Start of Document passage

RHB Indonesia - Indonesia Strategy: Exuberance Over Positives Ahead Unknown Rabu, 05 April 2017




Good morning,
Indonesia Strategy: Exuberance Over Positives Ahead
The recent surge of foreign inflow has driven up market performance, mainly fuelled by the S&P upgrade prospect. Post tax amnesty period, which ends in Mar 2017, tax officials would focus on tax law enforcement. As at 1Q17, government tax revenue was up 18% YoY, which should be balanced by the Government’s timely budget spending to avoid any fluctuation of excess liquidity in the system, in our view. The outcome of Jakarta elections on 19 Apr would set the market’s tone in the short term.
¨ S&P upgrade euphoria. Despite an improvement in Indonesia’s macro-economy, achieving S&P’s investment grade status remains elusive despite Fitch and Moody having listed Indonesia into investment grade years ago. In recent weeks, the prospect of an S&P upgrade in May re-emerged, enticed by significant foreign inflow to the equity market. Our recent meeting with Finance Ministry officials revealed their optimism for upgrade. In our view, the current government’s move to boost infrastructure spending by making considerable cuts on energy subsidy has totally changed the economic structure. This should lead to more productive asset spending. The recent tax amnesty programme to improve tax collection is also a move into right direction, which should lay a stronger foundation for the government budget, on top of the improvements in spending capabilities. All of these factors have placed significant positive distinction to the current Government. Currently, Indonesia’s 10-year bond has the largest spread to the US Treasury in the region, at 464 bps given the non-investment grade status. The upgrade would lead to a smaller spread, lowering both risk free and premium, whichwould result in higher equity value.

End of Document passage
Start of Information

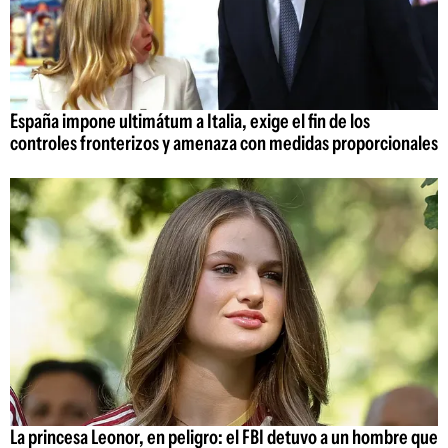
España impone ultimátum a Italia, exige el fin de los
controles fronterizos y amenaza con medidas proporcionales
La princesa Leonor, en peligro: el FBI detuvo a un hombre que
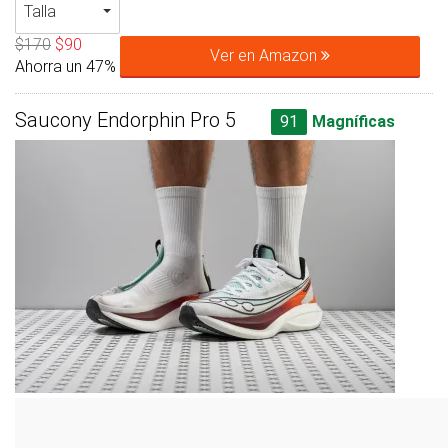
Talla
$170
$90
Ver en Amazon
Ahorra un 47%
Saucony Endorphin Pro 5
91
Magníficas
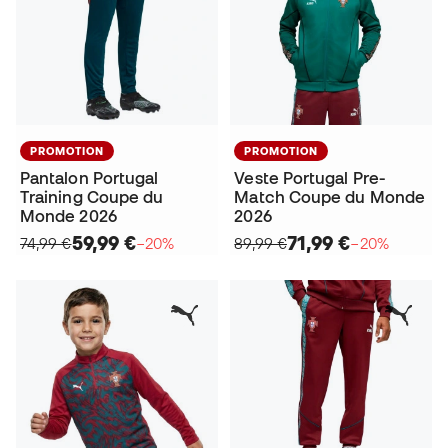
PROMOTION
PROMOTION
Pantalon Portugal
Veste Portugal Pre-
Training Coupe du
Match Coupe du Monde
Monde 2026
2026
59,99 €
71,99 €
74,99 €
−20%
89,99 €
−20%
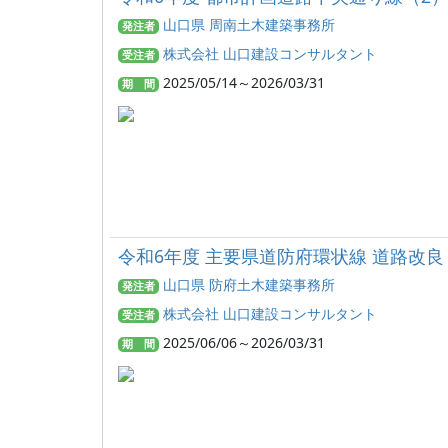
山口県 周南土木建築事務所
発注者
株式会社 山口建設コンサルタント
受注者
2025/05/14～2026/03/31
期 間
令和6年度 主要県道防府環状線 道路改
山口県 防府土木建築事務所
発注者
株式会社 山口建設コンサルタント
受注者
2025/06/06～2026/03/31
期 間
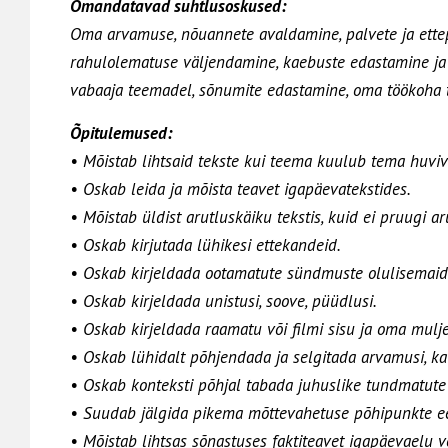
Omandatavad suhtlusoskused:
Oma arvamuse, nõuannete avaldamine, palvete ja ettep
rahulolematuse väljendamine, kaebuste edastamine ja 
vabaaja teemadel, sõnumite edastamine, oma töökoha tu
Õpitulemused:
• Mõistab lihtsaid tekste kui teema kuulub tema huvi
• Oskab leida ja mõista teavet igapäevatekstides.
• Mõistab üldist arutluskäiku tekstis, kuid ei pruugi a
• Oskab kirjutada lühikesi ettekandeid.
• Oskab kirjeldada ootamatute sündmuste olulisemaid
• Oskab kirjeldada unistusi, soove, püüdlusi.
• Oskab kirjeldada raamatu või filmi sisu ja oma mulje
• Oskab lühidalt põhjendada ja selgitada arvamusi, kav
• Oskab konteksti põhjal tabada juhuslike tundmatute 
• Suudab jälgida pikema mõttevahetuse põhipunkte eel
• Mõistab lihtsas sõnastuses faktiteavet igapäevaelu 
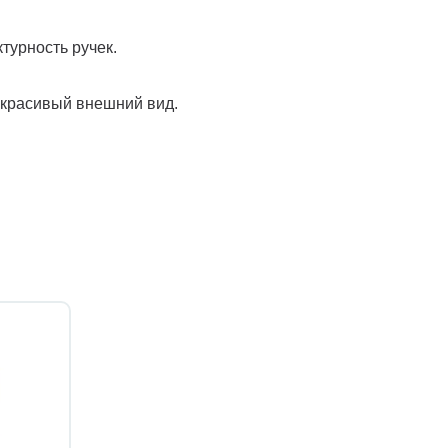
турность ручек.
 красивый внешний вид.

End of Information

## Your tasks
**1.** Answer from the Indonesia strategy note:
(a) In what month and year does the tax amnesty period end?
(b) By what percentage was government tax revenue up year on year as at 1Q17?
(c) What spread to the US Treasury does Indonesia's 10-year bond have?
**2.** Go on with the Indonesia strategy note, starting after its final sentence.
The listing has no connection to the Indonesia strategy note.

## Task-by-task outputs
**1.**
(a) March 2017
(b) 18%
(c) 464 bps

**2.**
¨ Conclusion of tax amnesty. The tax amnesty programme, which ended in March, achieved its target in terms of assets declared worth IDR4,865.7trn in total. Nonetheless, asset repatriation fell way below the target, reaching less than 15% from the target. In our view, the recent political turmoil relating to the election of Jakarta’s governor has deterred asset repatriation. This is especially so given the minimum 3-year lock-in period of the asset. Tax penalties from this overall tax amnesty programme falls short from the target, reaching 81% of the target of IDR165trn, which was still outstanding given the Government’s rather aggressive target. In our recent meeting with the Finance Ministry officials, they mention that the main agenda this year would be on tax law enforcement. Tax investigation, which had been temporarily halted during the tax amnesty period, would resume in April. In our view, this must be balanced by the Government’s timely budget spending to avoid any fluctuation of excess liquidity in the system. Based on the recent data, government tax revenue rose 18% YoY in 1Q17 to IDR222tn, accounting for 16.9% of its target, higher than the Government’s target of 16%. We now expect lower budget deficit of 2.6% of GDP in 2017 vs our previous deficit projection of 2.8% of GDP. Furthermore, in our recent meeting with the Finance Ministry, the officials also stated that the Government is comfortable with the fiscal deficit at the current level and would ensure a small deviation from a 2.4% deficit in 2017 Budget.
¨ Election outcome to set market tone in the near term. We maintain our 5,850 index target, and expect a more pronounced demand recovery in 2H. Foreign inflow into the equity market reached IDR10.1tn is a major turnaround, amounting to almost half of the total outflow recorded in Sep 2016-Feb 2017. The outcome of Jakarta elections on 19 Apr would dictate the market’s direction in the short term, while continued progress on macroeconomic improvement would provide long term positive catalysts. After an exclusion from our Top Pick league last month, LSIP is now our top Sell, following our sector downgrade. (Helmy Kristanto)

Link to Daily report: Indonesia Morning Cuppa 050417





Sector Update:

Coal Mining - Monetising Australian Coal Supply Disruption
After Cyclone Debbie disrupted coal supply in Queensland – sending coal prices up 10% to USD89/tonne – we think it is time to further accumulate Indonesian coal miners, as they would be the beneficiaries of Australian supply disruption. Bukit Asam is our Top Pick and we also like Harum Energy. Flooding associated with the cyclone in Queensland, Australia, caused serious damage to some of the country’s key rail lines. According to the ABC, it may take about five weeks before exports from the state can resume.
¨ Coal supply disruption in Australia boosts coal prices. Yesterday, coal futures prices (Newcastle 6,000kcal/kg) spiked by around 10% to USD89 per tonne on the back of Australian coal supply disruption, due to the recent impact of Cyclone Debbie in Queensland.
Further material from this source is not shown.